Logo percebi que havia sido totalmente equivocado em meu julgamento.

A realidade era que muitos de nossos clientes se dedicavam ao trabalho sexual e ao uso de drogas para lidar com as dificuldades da pobreza, falta de moradia e traumas do passado. Ao fornecer ferramentas estéreis para o uso de drogas, juntamente com preservativos, o centro reduzia a transmissão de vírus como HIV e hepatite C. Os kits de medicamentos eram literalmente salva-vidas.

Os clientes me disseram que acharam a abordagem do centro uma mudança bem-vinda em relação à abordagem focada na abstinência de muitas das chamadas instituições de reabilitação. Tal método, eles sentiram, tinha sido uma fonte de mais desempoderamento, pois os fazia sentir que tinham menos controle. Os clientes preferiram nossa forma não coerciva de apoio, que mostrava respeito e tolerância.

Passei a respeitar muito os princípios de redução de danos do centro – reduzir as consequências adversas do comportamento potencialmente de alto risco, afirmando ao mesmo tempo a autonomia e a dignidade daqueles incapazes ou desinteressados ​​em parar de usar drogas.

O centro estimulou uma comunicação aberta e receptiva entre funcionários e clientes, o que permitiu que estes últimos tivessem uma voz real nos programas concebidos para atendê-los, permitindo assim uma prestação de serviço mais eficaz.

Por exemplo, um cliente certa vez pediu à equipe que colocasse canudos descartáveis ​​no armário de remédios. Quando questionamos isso, ele nos disse que os canudos funcionariam como ferramentas úteis para cheirar drogas, reduzindo o risco de infecção pelo uso ou compartilhamento de cédulas. O cliente foi capaz de aproveitar sua própria experiência e orientar efetivamente a equipe sobre onde o serviço estava faltando.

Nossos clientes também nos ajudaram a reconsiderar algumas suposições básicas que tínhamos sobre as melhores práticas de redução de danos.

Tradicionalmente, fornecíamos água sanitária em nossos kits de medicamentos para que os clientes pudessem esterilizar agulhas usadas antes de reutilizá-las, pois a água sanitária pode erradicar vírus transmitidos pelo sangue das seringas. Apesar disso, os clientes nos disseram que acharam o processo de descoloração muito demorado e chamativo quando buscavam um resultado rápido e discreto. Por pressa, os clientes raramente limpavam suas agulhas adequadamente. Em resposta a essa realidade, abandonamos a distribuição de kits de alvejantes e, em vez disso, nos concentramos em promover nosso programa de troca de agulhas de longa data.

Durante o meu trabalho no centro, fui gradualmente dissipando a dúvida que tinha inicialmente sobre o fornecimento de kits de medicamentos.
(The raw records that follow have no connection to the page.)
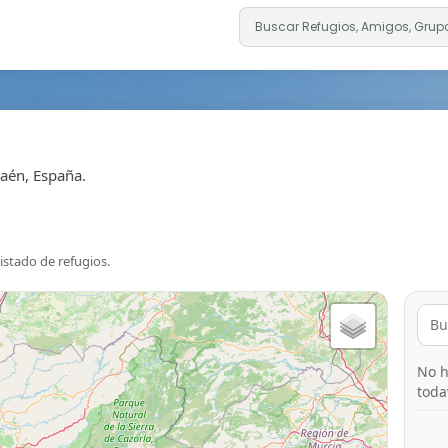
Jaén, España.
listado de refugios.
No h
toda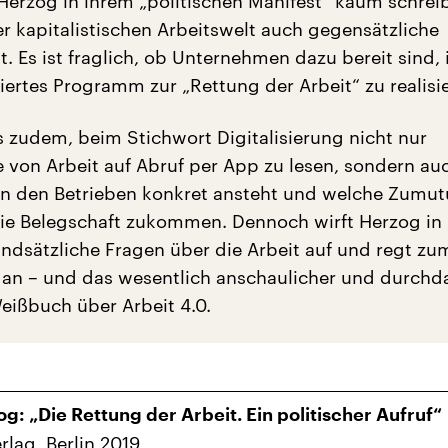
erzog in ihrem „politischen Manifest“ kaum schreibt
er kapitalistischen Arbeitswelt auch gegensätzliche
t. Es ist fraglich, ob Unternehmen dazu bereit sind, 
iertes Programm zur „Rettung der Arbeit“ zu realisi
 zudem, beim Stichwort Digitalisierung nicht nur
e von Arbeit auf Abruf per App zu lesen, sondern au
in den Betrieben konkret ansteht und welche Zumu
ie Belegschaft zukommen. Dennoch wirft Herzog in
undsätzliche Fragen über die Arbeit auf und regt zu
an – und das wesentlich anschaulicher und durchda
ißbuch über Arbeit 4.0.
og: „Die Rettung der Arbeit. Ein politischer Aufruf“
rlag, Berlin 2019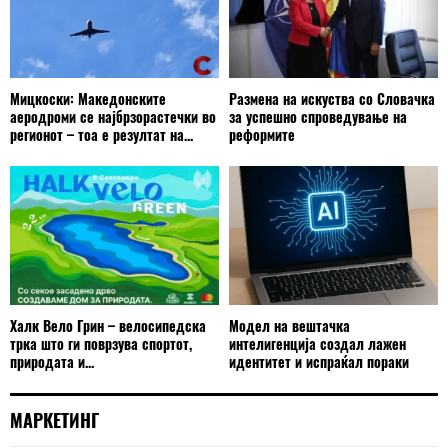
Мицкоски: Македонските
Размена на искуства со Словачка
аеродроми се најбрзорастечки во
за успешно спроведување на
регионот – тоа е резултат на...
реформите
Халк Вело Грин – велосипедска
Модел на вештачка
трка што ги поврзува спортот,
интелигенција создал лажен
природата и...
идентитет и испраќал пораки
МАРКЕТИНГ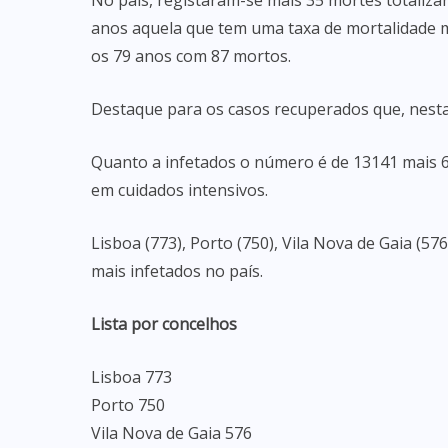
No país, registaram-se mais 35 mortes totaliza
anos aquela que tem uma taxa de mortalidade ma
os 79 anos com 87 mortos.
Destaque para os casos recuperados que, nesta 
Quanto a infetados o número é de 13141 mais 
em cuidados intensivos.
Lisboa (773), Porto (750), Vila Nova de Gaia (5
mais infetados no país.
Lista por concelhos
Lisboa 773
Porto 750
Vila Nova de Gaia 576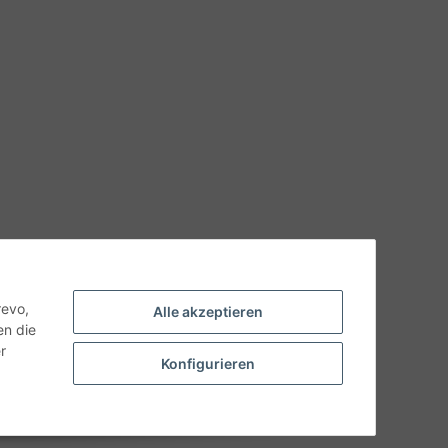
hnische Eigenschaften benötigen, wenden Sie sich bitte an
odukt abweichen.
revo,
Alle akzeptieren
en die
r
Konfigurieren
Em vez de encorajar ativamente o uso de drogas, o centro oferecia um espaço seguro e protegido no qual os clientes recebiam apoio para administrar seu próprio uso de drogas com ferramentas e informações que salvavam vidas.

Passei a entender a importância da filosofia de redução de danos do centro e percebi como o uso problemático de drogas e o vício são frequentemente sintomas de outros problemas profundamente enraizados, incluindo marginalização e abuso sistêmicos. Para aqueles que já se encontravam em estado de degradação, o centro era, portanto, um lugar para encontrar aceitação, para ganhar força e prontidão para buscar a reabilitação.
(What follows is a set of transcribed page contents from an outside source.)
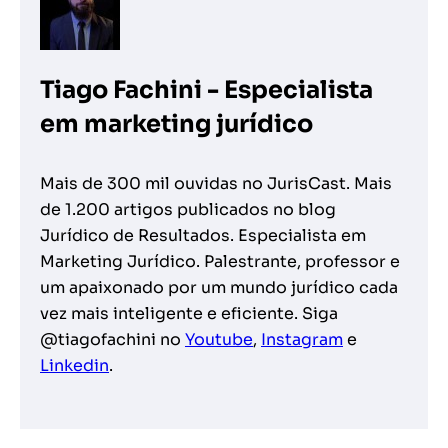
Tiago Fachini - Especialista
em marketing jurídico
Mais de 300 mil ouvidas no JurisCast. Mais
de 1.200 artigos publicados no blog
Jurídico de Resultados. Especialista em
Marketing Jurídico. Palestrante, professor e
um apaixonado por um mundo jurídico cada
vez mais inteligente e eficiente. Siga
@tiagofachini no
Youtube
,
Instagram
e
Linkedin
.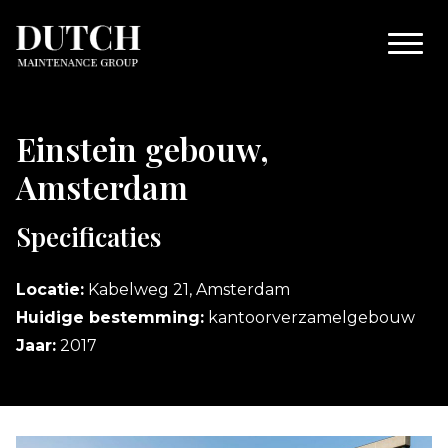
Ga
naar
de
inhoud
Einstein gebouw,
Amsterdam
Specificaties
Locatie:
Kabelweg 21, Amsterdam
Huidige bestemming:
kantoorverzamelgebouw
Jaar:
2017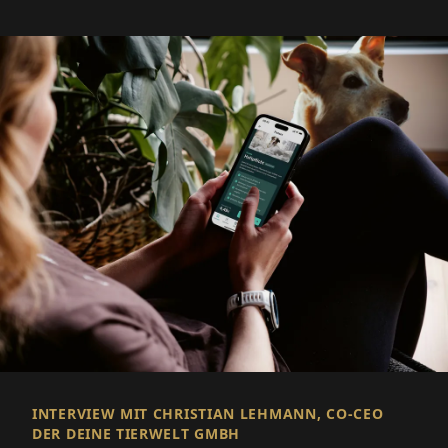
INTERVIEW MIT CHRISTIAN LEHMANN, CO-CEO
DER DEINE TIERWELT GMBH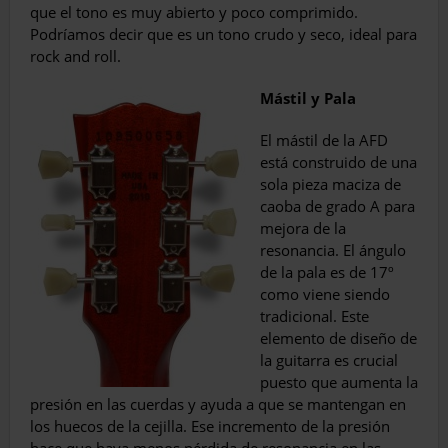
que el tono es muy abierto y poco comprimi­do.
Podríamos decir que es un tono crudo y seco, ideal para
rock and roll.
Mástil y Pala
El mástil de la AFD
está construido de una
sola pieza maciza de
caoba de grado A para
me­jora de la
resonancia. El ángulo
de la pala es de 17º
como viene siendo
tradicional. Este
elemen­to de diseño de
la guitarra es crucial
puesto que aumenta la
presión en las cuerdas y ayuda a que se mantengan en
los huecos de la cejilla. Ese incremento de la presión
hace que haya menos pérdida de resonancia en las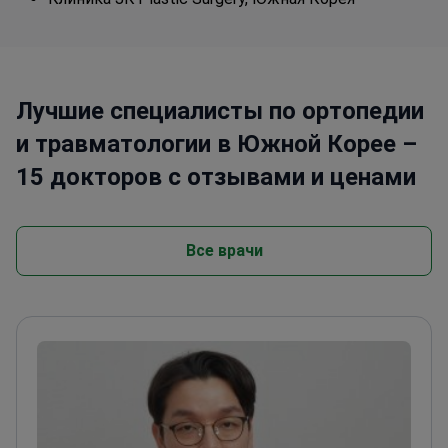
Лучшие специалисты по ортопедии
и травматологии в Южной Корее –
15 докторов с отзывами и ценами
Все врачи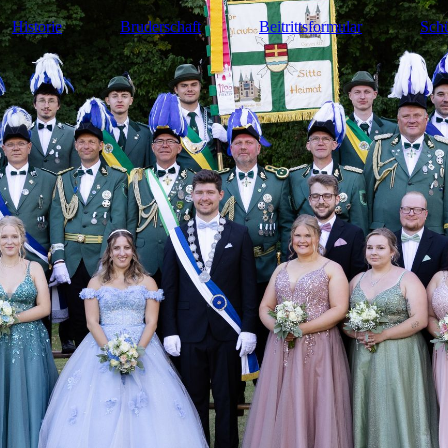
Historie
Bruderschaft
Beitrittsformular
Schü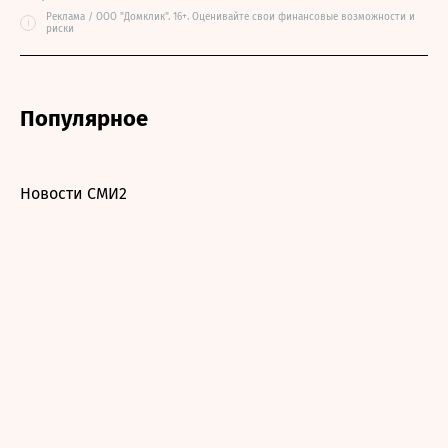
Реклама / ООО "Домклик". 16+. Оценивайте свои финансовые возможности и
i
риски
Популярное
Новости СМИ2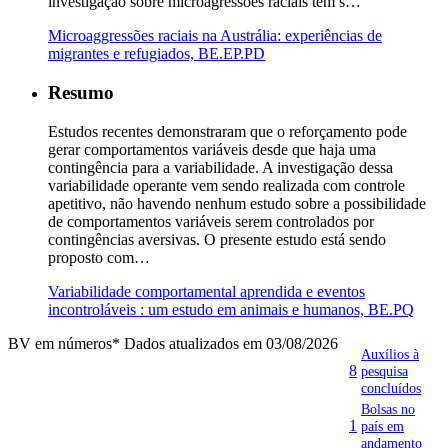
investigação sobre microagressões raciais tem s…
Microaggressões raciais na Austrália: experiências de
migrantes e refugiados, BE.EP.PD
Resumo
Estudos recentes demonstraram que o reforçamento pode
gerar comportamentos variáveis desde que haja uma
contingência para a variabilidade. A investigação dessa
variabilidade operante vem sendo realizada com controle
apetitivo, não havendo nenhum estudo sobre a possibilidade
de comportamentos variáveis serem controlados por
contingências aversivas. O presente estudo está sendo
proposto com…
Variabilidade comportamental aprendida e eventos
incontroláveis : um estudo em animais e humanos, BE.PQ
BV em números
* Dados atualizados em 03/08/2026
Auxílios à
8
pesquisa
concluídos
Bolsas no
1
país em
andamento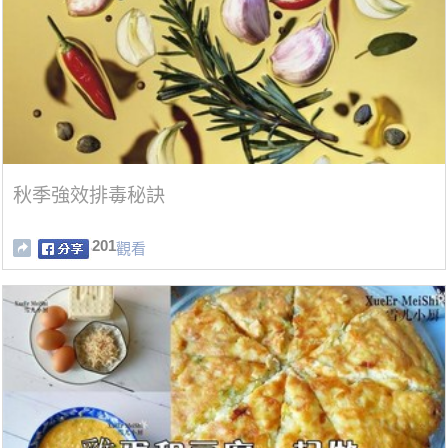
秋季強效排毒秘訣
201
觀看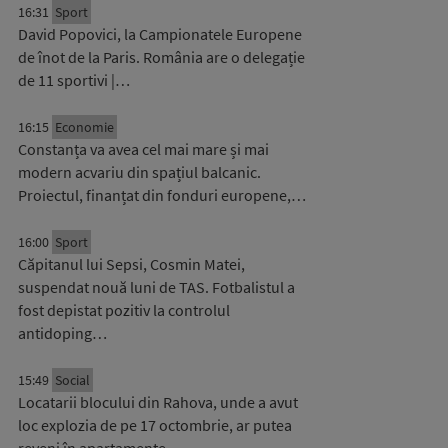
16:31
Sport
David Popovici, la Campionatele Europene
de înot de la Paris. România are o delegație
de 11 sportivi |…
16:15
Economie
Constanța va avea cel mai mare și mai
modern acvariu din spațiul balcanic.
Proiectul, finanțat din fonduri europene,…
16:00
Sport
Căpitanul lui Sepsi, Cosmin Matei,
suspendat nouă luni de TAS. Fotbalistul a
fost depistat pozitiv la controlul
antidoping…
15:49
Social
Locatarii blocului din Rahova, unde a avut
loc explozia de pe 17 octombrie, ar putea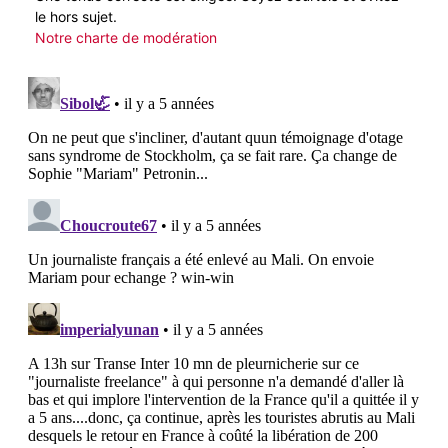
le hors sujet.
Notre charte de modération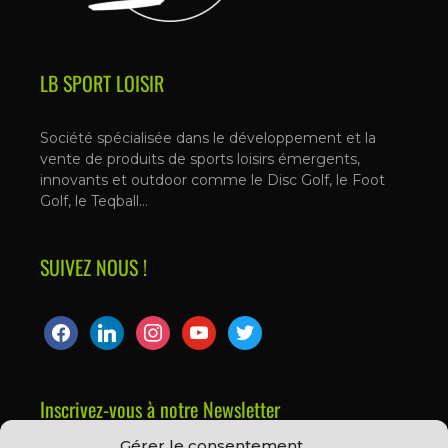
LB SPORT LOISIR
Société spécialisée dans le développement et la
vente de produits de sports loisirs émergents,
innovants et outdoor comme le Disc Golf, le Foot
Golf, le Teqball…
SUIVEZ NOUS !
Inscrivez-vous à notre Newsletter
Gérer le consentement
A cultura de redução de danos do centro me deu uma compreensão mais diferenciada do uso de drogas e mudou minha própria perspectiva de nossos clientes – esses indivíduos não eram simplesmente “viciados”, eles eram pessoas.

Voltando à coleção de preservativos e cachimbos de crack do centro, agora faz sentido para mim por que esses itens ostensivamente chocantes foram mantidos lado a lado. Em última análise, ambos são profiláticos importantes para salvar vidas; ambos são ferramentas de redução de danos voltadas para pessoas envolvidas em atividades que apresentam riscos potenciais à saúde. É, portanto, vital ter discussões abertas e objetivas sobre como usar drogas com segurança.